I have been attempting to troubleshoot this solo for far longer than I should have, but when playing basically any Vulkan game I will at some point crash, locking my entire X session. But the only errors I have been able to find are XID 8, which as far as debugging goes isn’t super helpful.
Games I’ve crashed on:
Deep Rock Galactic
Elden Ring
Back4Blood
Any ideas would be appreciated - I’m honestly getting desperate haha.
Added the file, rebooted and attempted to play again. Crashed again within ~10 minutes, but now the crash was a hard crash requiring a full system reboot, rather than what appears to be waiting for the driver to restart itself.
“Interactive false” disables the driver’s watchdog which kills hanging (or just too long running) gpu processes (resulting in XID 8).
Unfortunately, in your case it wasn’t just a long-running gpu task so the watchdog got impatient but indeed a hard hang. Also, no additional errors were logged.
There’s some VK_ERR_DEVICE_LOST in dxvk logs, and some “NVRM wait for channel idle timeout” in the nvidia logs, but I’m guessing the latter is related to the XID 8?
Is there a verbose mode I can the driver under to hopefully get some more context into what is causing the issue?

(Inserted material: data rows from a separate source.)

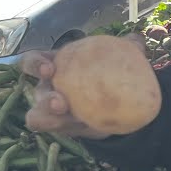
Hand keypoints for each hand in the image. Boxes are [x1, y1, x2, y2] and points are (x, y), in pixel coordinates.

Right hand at [19, 35, 148, 139]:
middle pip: (35, 92)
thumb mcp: (117, 58)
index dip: (35, 64)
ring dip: (50, 118)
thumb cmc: (107, 72)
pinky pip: (58, 131)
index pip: (32, 61)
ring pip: (39, 117)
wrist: (115, 102)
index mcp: (54, 65)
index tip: (49, 68)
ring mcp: (51, 111)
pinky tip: (85, 126)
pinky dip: (69, 129)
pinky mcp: (62, 127)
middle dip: (45, 98)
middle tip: (60, 102)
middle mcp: (47, 88)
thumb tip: (137, 39)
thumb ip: (127, 49)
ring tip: (69, 118)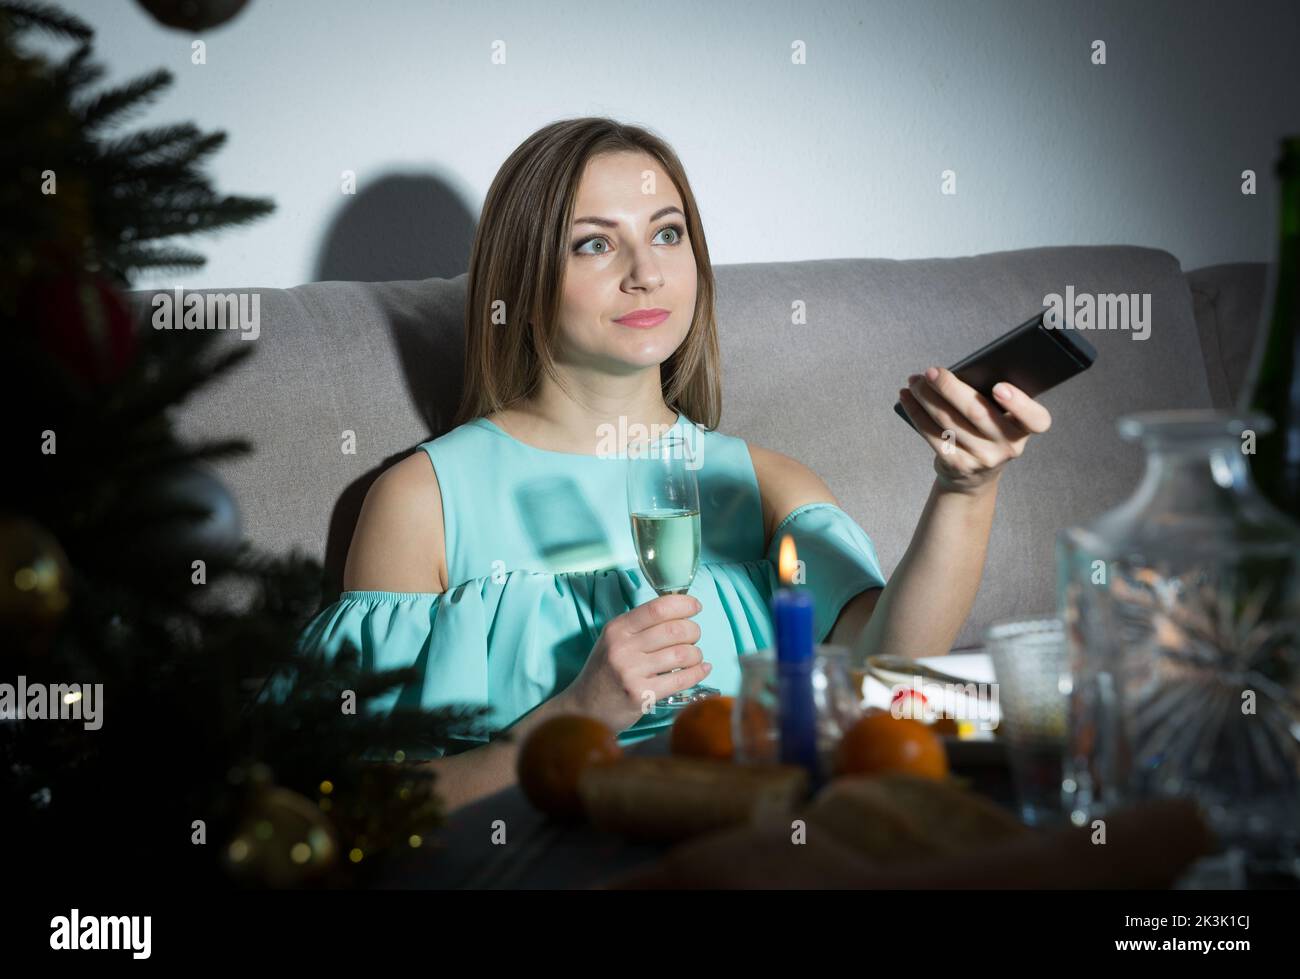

From my reading the Vulkan error above is pretty generic, and so is my XID error.
So where should I be moving forward with my testing to further narrow down the issue?
Yes, all messages are just a symptom of the same, some vulkan task is hanging the gpu.
I don’t think there’s anything to get more info on the driver side, I guess you’ll need to do a full apitrace with dxvk and take that to the dxvk devs to maybe check which calls are hanging.
In that respect, since you’ve said “basically any Vulkan game”, did you already try a native game?
Also, did you already try downgrading to the 470 driver to check for a recent regression?
In general, checking protondb, all your games should run flawless, so might be something specific to your hardware.
Well I tried utilizing VKD3D-Proton with Deep Rock Galactic instead of DXVK (DX12->vulkan instead of DX11->vulkan). DX12 was stable for a lot longer, but eventually the exact same crash occurred. This rules to me rules out a potential DXVK specific issue.
What tools are available to perform hardware inspection/tests on my GPU?
I had a lot of trouble trying to get gravitymark to run. 3/4 of the time I get no messages back when trying to run a test, the rest of the time I get the following error:
Oh, that’s bad. I didn’t expect that either. So nothing vulkan specific but a general gpu fault.
Please try reseating the nvidia board in its pcie slot, check if it works in another system to rule out mainboard issues.